ENTRIES PROVIDED Start Marker
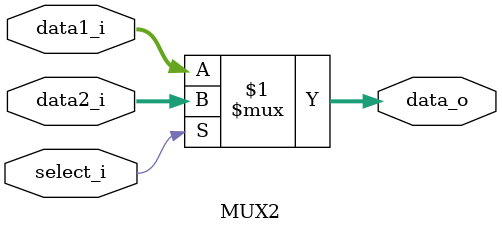
<source format=v>
module MUX2(
	data1_i,
	data2_i,
	select_i,
	data_o
);

input [1:0] data1_i, data2_i;
input select_i;
output[1:0] data_o;

assign data_o = select_i ? data2_i : data1_i ;

endmodule
 
</source>
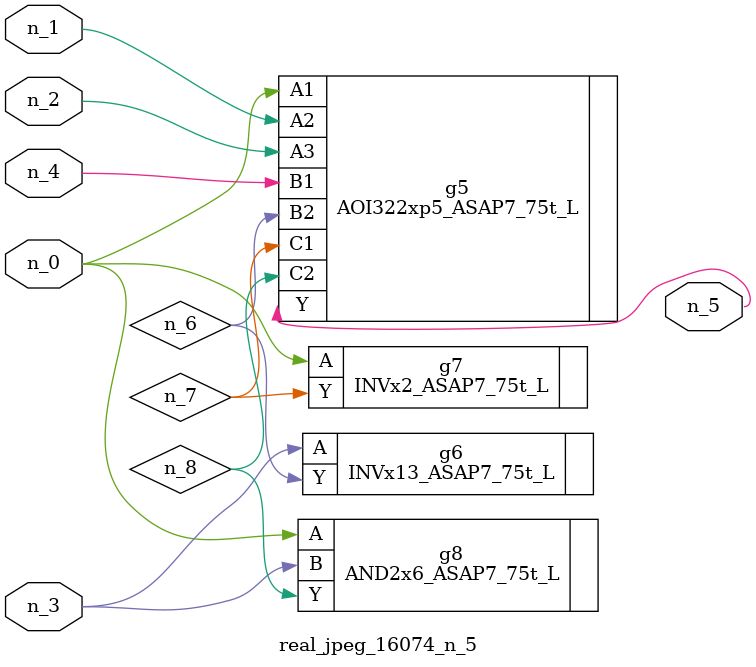
<source format=v>
module real_jpeg_16074_n_5 (n_4, n_0, n_1, n_2, n_3, n_5);

input n_4;
input n_0;
input n_1;
input n_2;
input n_3;

output n_5;

wire n_8;
wire n_6;
wire n_7;

AOI322xp5_ASAP7_75t_L g5 ( 
.A1(n_0),
.A2(n_1),
.A3(n_2),
.B1(n_4),
.B2(n_6),
.C1(n_7),
.C2(n_8),
.Y(n_5)
);

INVx2_ASAP7_75t_L g7 ( 
.A(n_0),
.Y(n_7)
);

AND2x6_ASAP7_75t_L g8 ( 
.A(n_0),
.B(n_3),
.Y(n_8)
);

INVx13_ASAP7_75t_L g6 ( 
.A(n_3),
.Y(n_6)
);


endmodule
</source>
ENTRIES PROVIDED End Marker
**EXERCISE DIRECTIONS**
Take every line above carrying "input" and return it.

**TASK ANSWER**
input [1:0] data1_i, data2_i;
input select_i;
input n_4;
input n_0;
input n_1;
input n_2;
input n_3;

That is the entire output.